◆ **Request**: Across all the lines of the following material, count those that include the word "roku" and give only the result.

◆ **Records for processing**:
▼▼▼

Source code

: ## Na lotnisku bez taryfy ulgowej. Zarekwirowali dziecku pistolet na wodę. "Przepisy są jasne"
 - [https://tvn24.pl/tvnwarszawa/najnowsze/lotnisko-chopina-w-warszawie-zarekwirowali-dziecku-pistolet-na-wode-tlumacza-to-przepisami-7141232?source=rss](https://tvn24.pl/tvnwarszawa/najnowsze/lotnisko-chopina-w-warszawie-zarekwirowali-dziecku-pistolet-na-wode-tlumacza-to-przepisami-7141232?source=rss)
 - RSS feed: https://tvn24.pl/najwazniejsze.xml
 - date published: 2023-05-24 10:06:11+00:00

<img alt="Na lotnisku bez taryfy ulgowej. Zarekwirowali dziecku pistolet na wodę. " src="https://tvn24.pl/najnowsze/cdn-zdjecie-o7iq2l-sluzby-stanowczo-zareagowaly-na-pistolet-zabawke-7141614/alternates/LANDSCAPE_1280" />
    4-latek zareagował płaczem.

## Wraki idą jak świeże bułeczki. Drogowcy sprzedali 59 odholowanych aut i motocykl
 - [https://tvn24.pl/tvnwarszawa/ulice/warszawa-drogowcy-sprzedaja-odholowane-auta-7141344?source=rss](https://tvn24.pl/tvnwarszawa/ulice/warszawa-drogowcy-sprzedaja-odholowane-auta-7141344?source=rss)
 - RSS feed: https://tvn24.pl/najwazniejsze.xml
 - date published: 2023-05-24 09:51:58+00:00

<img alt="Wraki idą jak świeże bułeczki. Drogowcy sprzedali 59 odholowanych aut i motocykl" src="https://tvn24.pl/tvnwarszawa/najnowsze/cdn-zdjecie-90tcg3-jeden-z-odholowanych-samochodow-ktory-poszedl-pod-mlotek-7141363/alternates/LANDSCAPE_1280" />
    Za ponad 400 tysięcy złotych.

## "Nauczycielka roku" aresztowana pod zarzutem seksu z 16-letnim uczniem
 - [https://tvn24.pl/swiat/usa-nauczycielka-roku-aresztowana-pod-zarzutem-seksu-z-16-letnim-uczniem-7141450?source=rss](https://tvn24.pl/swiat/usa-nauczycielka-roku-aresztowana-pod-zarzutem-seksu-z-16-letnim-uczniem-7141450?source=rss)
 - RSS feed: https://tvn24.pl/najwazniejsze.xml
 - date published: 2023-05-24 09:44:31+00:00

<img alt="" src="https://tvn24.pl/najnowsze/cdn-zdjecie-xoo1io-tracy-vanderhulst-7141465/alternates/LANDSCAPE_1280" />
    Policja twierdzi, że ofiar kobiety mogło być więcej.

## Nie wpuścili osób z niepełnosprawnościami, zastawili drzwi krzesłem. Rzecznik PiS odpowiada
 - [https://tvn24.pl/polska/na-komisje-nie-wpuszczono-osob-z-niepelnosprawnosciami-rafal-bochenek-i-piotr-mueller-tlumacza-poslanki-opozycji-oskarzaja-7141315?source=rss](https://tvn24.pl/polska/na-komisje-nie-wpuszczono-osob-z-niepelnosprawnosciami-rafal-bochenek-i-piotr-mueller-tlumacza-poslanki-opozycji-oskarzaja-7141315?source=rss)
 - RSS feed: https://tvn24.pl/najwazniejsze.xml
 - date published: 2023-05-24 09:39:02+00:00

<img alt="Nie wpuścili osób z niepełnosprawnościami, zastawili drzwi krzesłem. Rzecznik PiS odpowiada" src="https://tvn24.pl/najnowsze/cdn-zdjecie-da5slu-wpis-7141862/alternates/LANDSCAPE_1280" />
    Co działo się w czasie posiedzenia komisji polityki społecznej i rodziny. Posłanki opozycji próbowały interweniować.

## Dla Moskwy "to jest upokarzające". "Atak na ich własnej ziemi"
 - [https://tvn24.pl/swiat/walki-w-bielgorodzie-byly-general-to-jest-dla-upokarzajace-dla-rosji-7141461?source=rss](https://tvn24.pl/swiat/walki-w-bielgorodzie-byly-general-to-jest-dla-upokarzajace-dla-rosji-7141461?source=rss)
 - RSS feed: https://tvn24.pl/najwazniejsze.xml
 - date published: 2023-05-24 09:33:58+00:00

▲▲▲

◆ **Your solution**: 2